Not laughing so much now that Twitter played a role in a very bad thing.
Not laughing so much now that Twitter played a role in "a very bad thing." David Paul Morris / Getty

This has been kicking around for a couple days, but in case you missed it due to beautiful Portland weather interrupting obsessive device-checking: Evan Williams, the guy who owns Twitter and Medium, is sorry about the whole Trump thing.

Via The New York Times:

President Trump has said he believes Twitter put him in the White House. Recently, Mr. Williams heard the claim for the first time. He mulled it over for a bit, sitting in his Medium office, which is noteworthy only for not having a desk.

“It’s a very bad thing, Twitter’s role in that,” he said finally. “If it’s true that he wouldn’t be president if it weren’t for Twitter, then yeah, I’m sorry.”

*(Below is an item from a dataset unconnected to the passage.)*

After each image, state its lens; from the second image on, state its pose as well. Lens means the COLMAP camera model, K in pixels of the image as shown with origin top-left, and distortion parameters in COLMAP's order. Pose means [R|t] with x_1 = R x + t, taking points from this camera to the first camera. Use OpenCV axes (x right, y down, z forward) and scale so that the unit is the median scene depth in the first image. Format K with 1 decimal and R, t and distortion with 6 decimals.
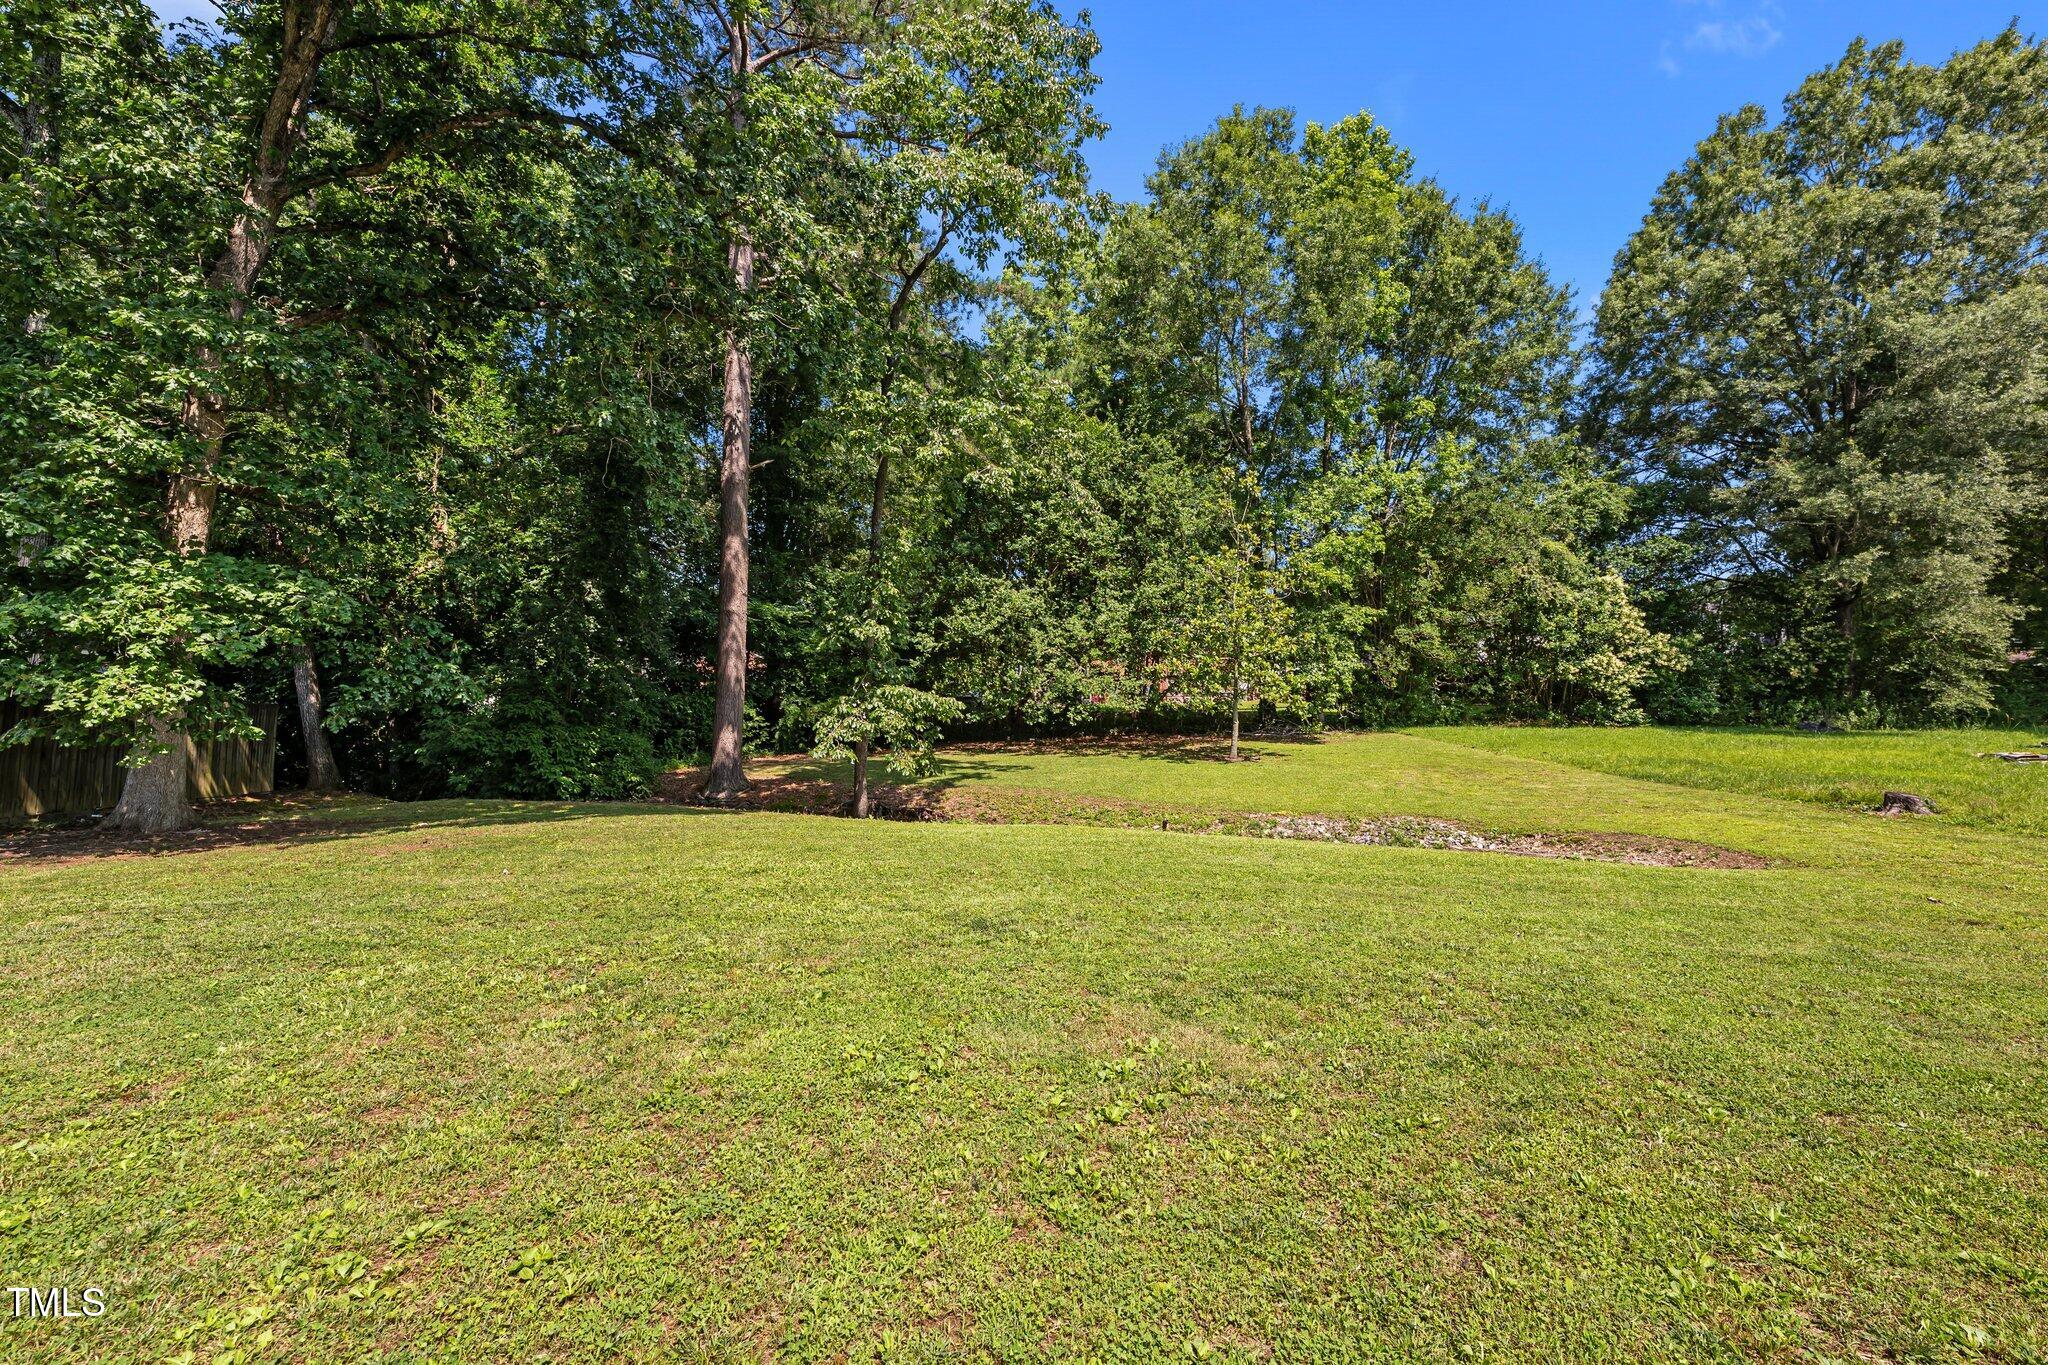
lens RADIAL K [[833.4, 0, 1022.6], [0, 833.4, 705.6], [0, 0, 1]] dist [0.000798, -0.000407]
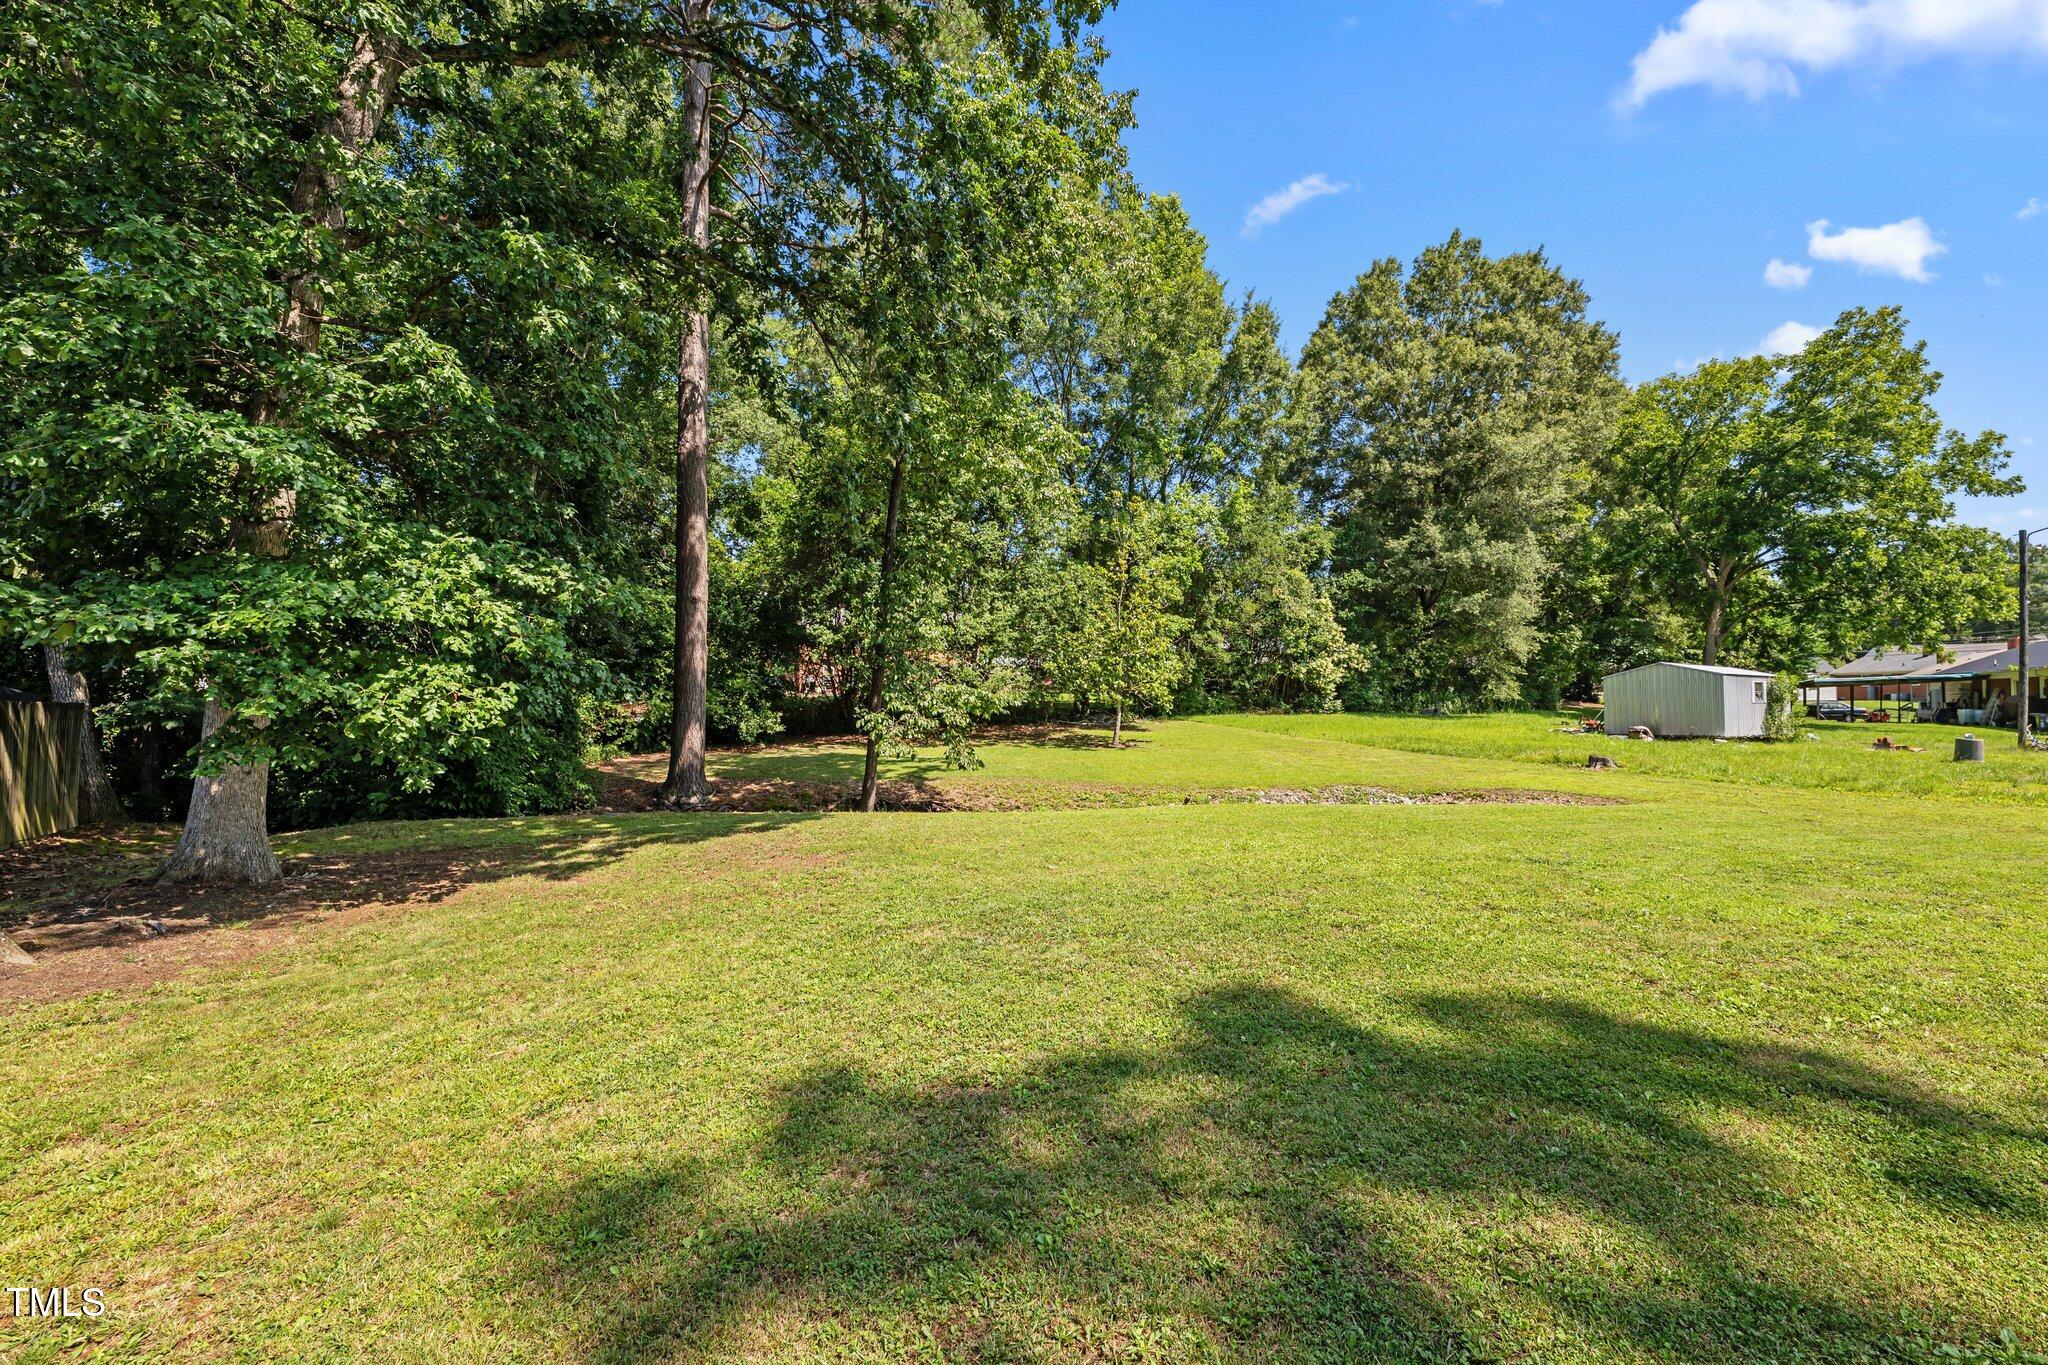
lens RADIAL K [[849.3, 0, 1019.2], [0, 849.3, 703.8], [0, 0, 1]] dist [0.003979, -0.000222]
pose [[0.899509, -0.004565, 0.436879, -0.328324], [-0.001199, 0.999916, 0.012918, -0.007304], [-0.436901, -0.012144, 0.899427, 0.005783]]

The White House did not respond to a request for comment on Mr. Williams’s remarks.

Oh, also, Williams believes "the Internet is broken," in part because it amplifies and rewards our worst human impulses with unprecedented speed and scale. (Also because, when it comes to internet publishing, "ad-driven systems can only reward attention.")

It's the latest instance of tech-utopianism making a spectacular crash into reality, but it's worth reading for both the mea culpa and the reminder of what the idealists behind the Internet are offering us in 2017.

The Times's David Streitfeld sums it up this way:

People are using Facebook to showcase suicides, beatings and murder, in real time. Twitter is a hive of trolling and abuse that it seems unable to stop. Fake news, whether created for ideology or profit, runs rampant. Four out of 10 adult internet users said in a Pew survey that they had been harassed online. And that was before the presidential campaign heated up last year.

To which Williams replies:

“I thought once everybody could speak freely and exchange information and ideas, the world is automatically going to be a better place,” Mr. Williams says. “I was wrong about that.”